As the dust settles on the election, it is clear that a major priority for George Osborne and David Cameron will be giving greater power to England’s cities. As the Chancellor said yesterday:
“We will hand power from the centre to cities to give you greater control over your local transport, housing, skills and healthcare. And we’ll give the levers you need to grow your local economy and make sure local people keep the rewards.”
This is an exciting, positive agenda and one which can clearly build on the greater autonomy that London has enjoyed over the last decade. It has been doubly re-enforced by the appointment of Greg Clark (the former Cities Minister) as the new Secretary of State for Communities and Local Government. Clearly there is momentum here, not just warm words.
But how should housing fit in?
Cities are the engines of business creation, jobs growth and tax revenue but too often in England economic success is being matched with housing failure. Mid-sized English cities, places like Cambridge, Oxford, Bristol and York, are creating jobs but have terrible housing pressures that threaten to hold them back. It’s becoming impossible for young people to afford to move out and rent, let alone save and buy.
Rebalancing the national economy away from London to other cities will always be a challenge, but it becomes much harder when the places with the best job prospects cannot offer young working families a home of their own.
To combat this weakness, these cities need to be able to build many more homes quickly within attractive new communities. While they face some of the greatest housing challenges, they also offer the opportunity to pioneer a new approach.
In particular, growing cities need stronger tools in their armoury to get homes built. In other European countries like Germany and the Netherlands, strong, independent cities meet their own housing challenges by raising finance and using legal powers to buy land. In the Netherlands, cities buy land at low prices, put in infrastructure and sell it on to local builders who build the homes. They use some of the profit from rising land values to make infrastructure and affordable housing self-financing.

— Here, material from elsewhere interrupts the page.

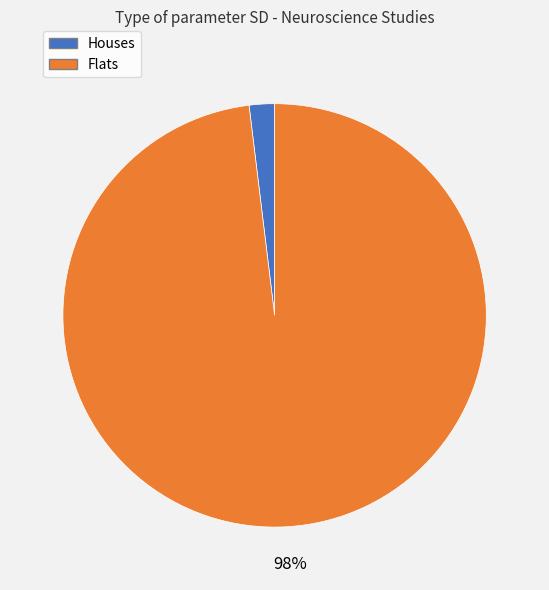

To the nearest percent, what is the average slice percentage?

50%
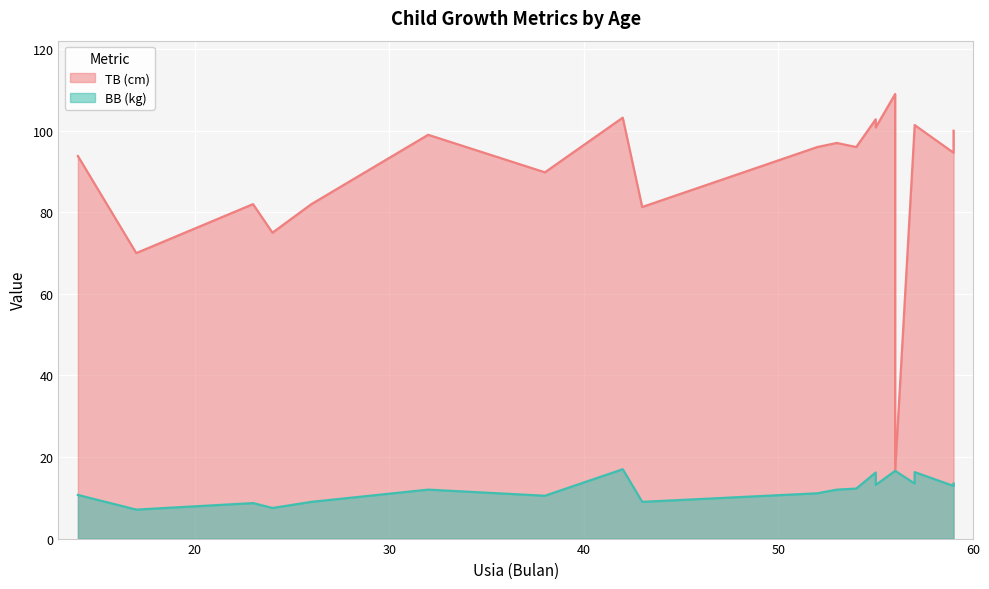

How many interior local peaks does the TB (cm) series have?

7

There is much we can learn.
Fundamentally, we need to think more boldly about what cities can achieve when they have freedom over investment and powers to lead local development.
However, there are important questions to be resolved:
- How can planning and investment for new homes be co-ordinated across council boundaries when political incentives are not aligned?
- How can cities speed up house building on their brownfield land, when the current English house building market relies on slow, steady sales to maintain prices?
- How can new development avoid local opposition? Evidence suggests that opposition is most inflamed by perceived pressure on local infrastructure and public services. The challenge is to build high quality new communities with new schools, jobs, health services and transport links that feel beneficial to the whole city.
- How can a positive agenda for city green belts be developed? One which recognises and reflects public concern to protect beautiful places near our cities but also identifies ugly or low value land suitable for high-quality homes.
In a report out next month Shelter and the IPPR will be looking at some of the potential answers to these questions. With devolution a key priority for the government, it’s vital that our growing cities can build homes to complement their economic success.